Hint: In order for the skin to be crisp and not stick to the pan, the chicken must be impeccably dried and the pan must be very hot.

Duck Sticks, Five Times Fast


We’ve been cooking from Jean-Georges Vongerichten’s (hereafter: JGV) Asian Flavors of Jean-Georges. It’s cool in that it stretches us just a bit beyond the usual Euro-cuisine that dominates our cooking, without moving into full-on Asian cookery.

One of the highlights so far has been Duck Sticks: spring rolls filled with a duck-confit-based mixture.

Yes, I KNOW... but it tastes good, okay?

To my shame, I didn’t have time to confit duck. So, we bought some good quality prepared confit and mixed it with daikon, garlic, carrots and scallions that had been sauteed in 5-spice powder. It was a good compromise.

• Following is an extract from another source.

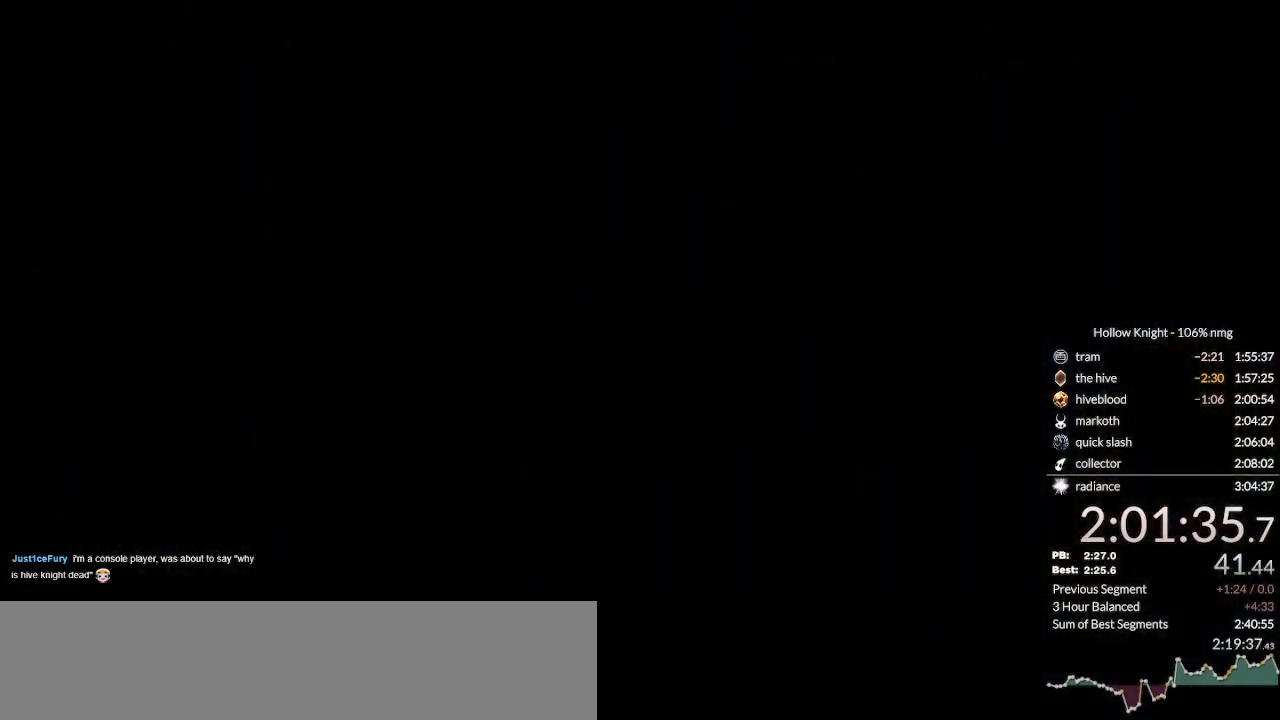
{"keys": ["dash", "right"], "events": [[33, "jump", "down"], [67, "nail", "up"], [133, "jump", "up"], [267, "right", "down"], [433, "dash", "down"]]}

You make bath-time so much fun!

Oddly, JGV does not serve this with his duck mustard, the recipe for which is in the same book. We did. As adapted by us, the duck mustard went a little something like this:

1 cup Apricot jam
2 Tbsp sweet horseradish jam (optional – we had it on hand)
2 Tbsp dry mustard
5 inch section of fresh ginger, coarsely chopped
1 Tbsp nam pla
1 Tbsp Japanese rice wine vinegar

Reconstitute the mustard in 1 Tbsp of warm water for 10 minutes. Add it to the rest of the ingredients in the bowl of a food processor fitted with the chopper blade. Process until smooth. You’re done.

We accidentally improved the duck stick recipe by forgetting to include the pickled ginger in the filling, serving it alongside instead. All diners were confident that this was a better way to go.